Published: June, 2013

Submission: November, 2013


On Friday June 14, 2013, the Supreme Court of Canada released its eagerly-awaited decision, Communications, Energy and Paperworkers Union of Canada, Local 30 v. Irving Pulp & Paper, Ltd., 2013 SCC 34, a case concerning random alcohol testing at a paper mill operation in  Saint John, New Brunswick. A majority of the Court upheld the decision  of the labour arbitration board that mandatory random alcohol testing by breathalyzer was not permitted even though it was limited to employees  in safety-sensitive positions.

The Court unanimously agreed that, in a unionized setting, any rule  or policy unilaterally adopted by an employer and not subsequently  agreed to by a union must be consistent with the collective agreement  and be reasonable. For random alcohol testing, the Court similarly  agreed that the employer must first establish that there is a substance  abuse problem in a safety sensitive work environment to justify such  testing as reasonable.

Writing for the majority, Madam Justice Abella found that the  unilateral imposition of the random alcohol testing policy by the  employer was not justified because there was insufficient evidence of a  substance abuse problem in the workplace. While the Court did not take  issue with the finding that certain positions in the paper mill were  safety sensitive, the majority found that the employer’s evidence, which amounted to seven instances over fifteen years where employees were  under the influence of alcohol, consuming alcohol, or in the possession  of alcohol on company premises as well as testimony by a former  superintendent of a pervasive alcohol abuse problem at the mill, did not demonstrate a significant problem with workplace alcohol use which  could justify the imposition of random alcohol testing. The majority  noted that random testing, be it by blood, urine, or breathalyzer,  amounted to a significant infringement of employees’ privacy rights.

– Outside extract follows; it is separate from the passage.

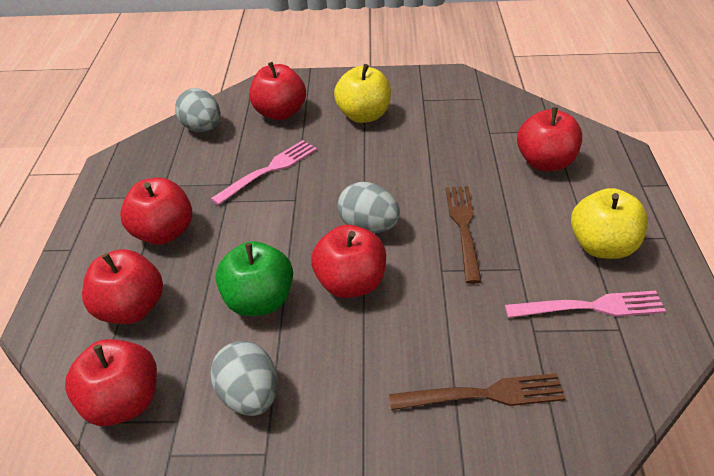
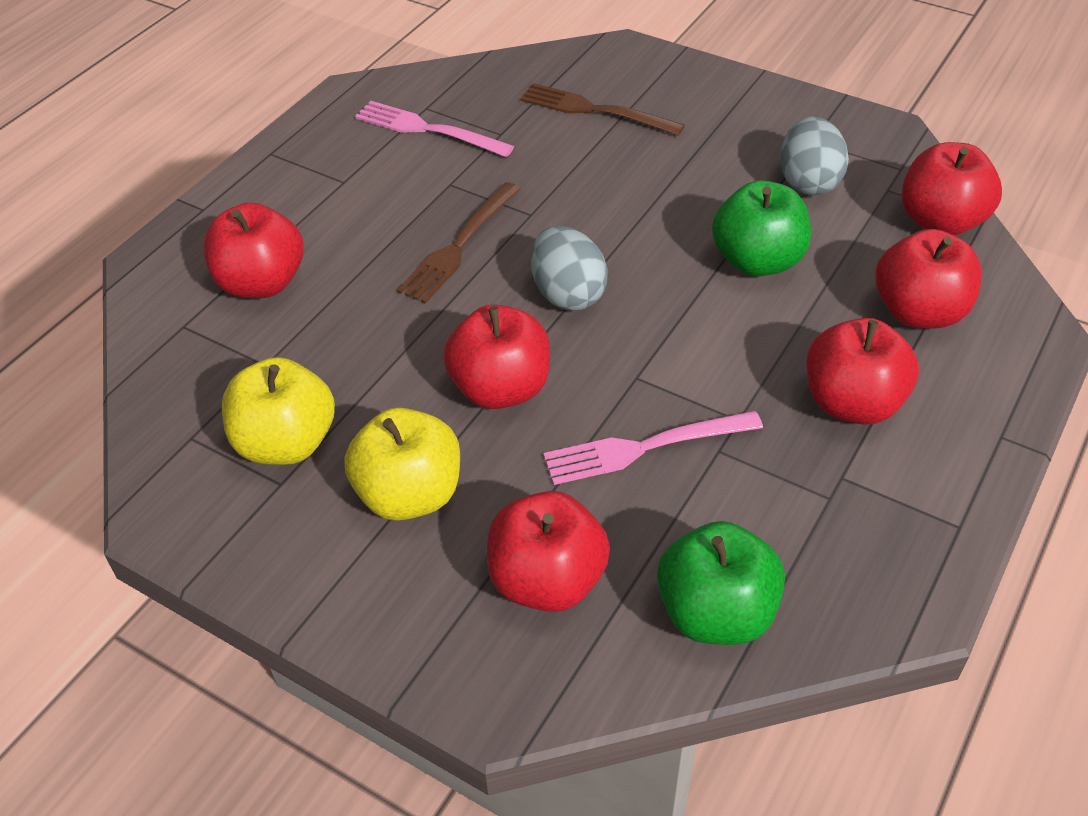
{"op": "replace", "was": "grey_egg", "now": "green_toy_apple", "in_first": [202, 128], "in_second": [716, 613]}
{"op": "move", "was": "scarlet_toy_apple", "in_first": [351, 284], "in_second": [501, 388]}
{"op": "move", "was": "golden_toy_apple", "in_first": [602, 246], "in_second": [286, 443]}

For employers in a unionized setting, the decision confirms that  random alcohol testing for safety sensitive positions will only be
permitted where there is evidence of a substance abuse problem in the  workplace or where testing is agreed-to by the union through the  collective bargaining process. An “inherently dangerous” or “safety  sensitive” work environment is not, in and of itself, sufficient to  justify the imposition of random drug or alcohol testing. The  evidentiary standard required to justify random testing appears to be
something more than a half-dozen recorded instances of alcohol abuse  and, based on the reasons of the dissenting judges including the Chief  Justice, it is likely that a higher standard is required to justify  random drug testing than random alcohol testing. The decision does,  however, confirm that alcohol and drug testing is permitted where there  is reasonable cause to suspect impairment or following an accident in  the workplace, or where an employee returns to work after treatment for  substance abuse.